→ WHAT THE TASK REQUIRES
For the word "data", find each line in the entries where it occurs and copy that line.

→ Electronics source listings

=-=-=

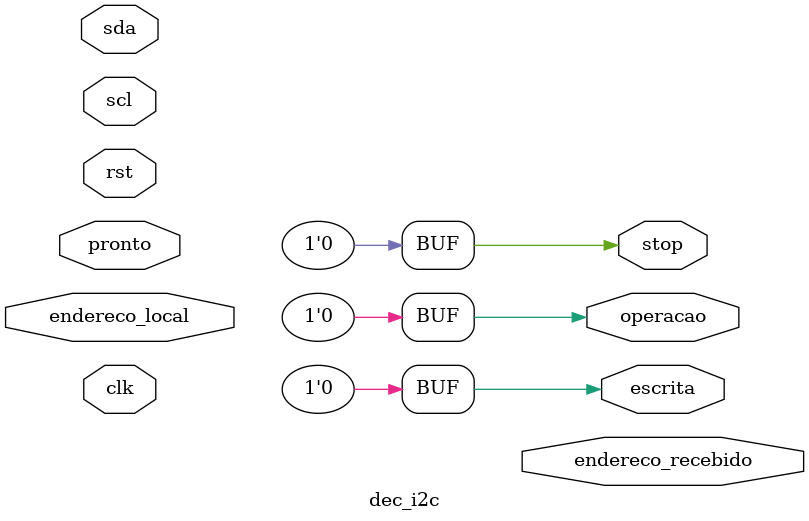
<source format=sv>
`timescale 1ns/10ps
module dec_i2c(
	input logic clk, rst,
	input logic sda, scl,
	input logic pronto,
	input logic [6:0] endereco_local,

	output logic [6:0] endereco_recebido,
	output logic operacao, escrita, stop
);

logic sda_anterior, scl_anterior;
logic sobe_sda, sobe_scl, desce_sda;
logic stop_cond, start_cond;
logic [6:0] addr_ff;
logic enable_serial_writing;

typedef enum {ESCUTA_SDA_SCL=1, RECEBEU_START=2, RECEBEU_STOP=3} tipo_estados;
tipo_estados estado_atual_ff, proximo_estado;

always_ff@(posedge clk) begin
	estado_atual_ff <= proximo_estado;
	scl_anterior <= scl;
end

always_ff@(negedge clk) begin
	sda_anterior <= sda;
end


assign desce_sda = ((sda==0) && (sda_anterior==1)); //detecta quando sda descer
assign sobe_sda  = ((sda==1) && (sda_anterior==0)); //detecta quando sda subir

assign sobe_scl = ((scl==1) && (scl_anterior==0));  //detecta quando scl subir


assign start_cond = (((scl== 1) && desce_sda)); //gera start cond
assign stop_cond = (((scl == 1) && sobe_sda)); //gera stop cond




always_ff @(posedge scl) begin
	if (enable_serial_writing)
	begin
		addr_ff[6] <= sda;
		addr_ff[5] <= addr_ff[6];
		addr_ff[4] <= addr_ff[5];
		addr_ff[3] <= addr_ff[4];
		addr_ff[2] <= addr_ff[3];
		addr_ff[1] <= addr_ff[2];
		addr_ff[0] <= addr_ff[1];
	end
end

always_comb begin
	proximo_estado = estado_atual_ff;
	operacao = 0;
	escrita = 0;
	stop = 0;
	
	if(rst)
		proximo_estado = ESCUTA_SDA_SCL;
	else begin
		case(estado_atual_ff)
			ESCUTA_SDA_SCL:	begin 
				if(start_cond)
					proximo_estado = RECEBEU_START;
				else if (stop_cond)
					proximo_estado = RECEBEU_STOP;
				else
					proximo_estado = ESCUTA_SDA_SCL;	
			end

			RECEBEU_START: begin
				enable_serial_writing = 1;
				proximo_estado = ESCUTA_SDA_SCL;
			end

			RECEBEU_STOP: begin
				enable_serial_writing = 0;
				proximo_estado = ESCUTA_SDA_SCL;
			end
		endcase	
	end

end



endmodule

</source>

=-=-=

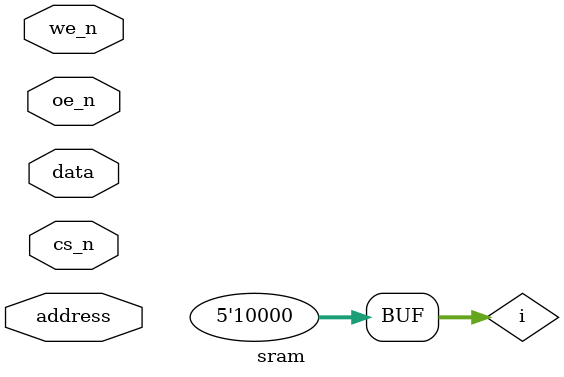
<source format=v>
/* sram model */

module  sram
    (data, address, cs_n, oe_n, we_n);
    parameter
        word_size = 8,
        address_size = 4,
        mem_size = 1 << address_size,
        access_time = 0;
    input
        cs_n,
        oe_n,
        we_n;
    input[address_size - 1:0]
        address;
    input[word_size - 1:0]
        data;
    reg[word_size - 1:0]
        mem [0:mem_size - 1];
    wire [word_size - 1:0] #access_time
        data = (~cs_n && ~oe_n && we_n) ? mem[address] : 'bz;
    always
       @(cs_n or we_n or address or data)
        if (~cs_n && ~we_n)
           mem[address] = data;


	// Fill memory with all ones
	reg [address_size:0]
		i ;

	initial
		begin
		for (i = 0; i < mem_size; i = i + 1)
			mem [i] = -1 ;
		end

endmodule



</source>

=-=-=

→ ANSWER TO THE PROBLEM
    (data, address, cs_n, oe_n, we_n);
        data;
        data = (~cs_n && ~oe_n && we_n) ? mem[address] : 'bz;
       @(cs_n or we_n or address or data)
           mem[address] = data;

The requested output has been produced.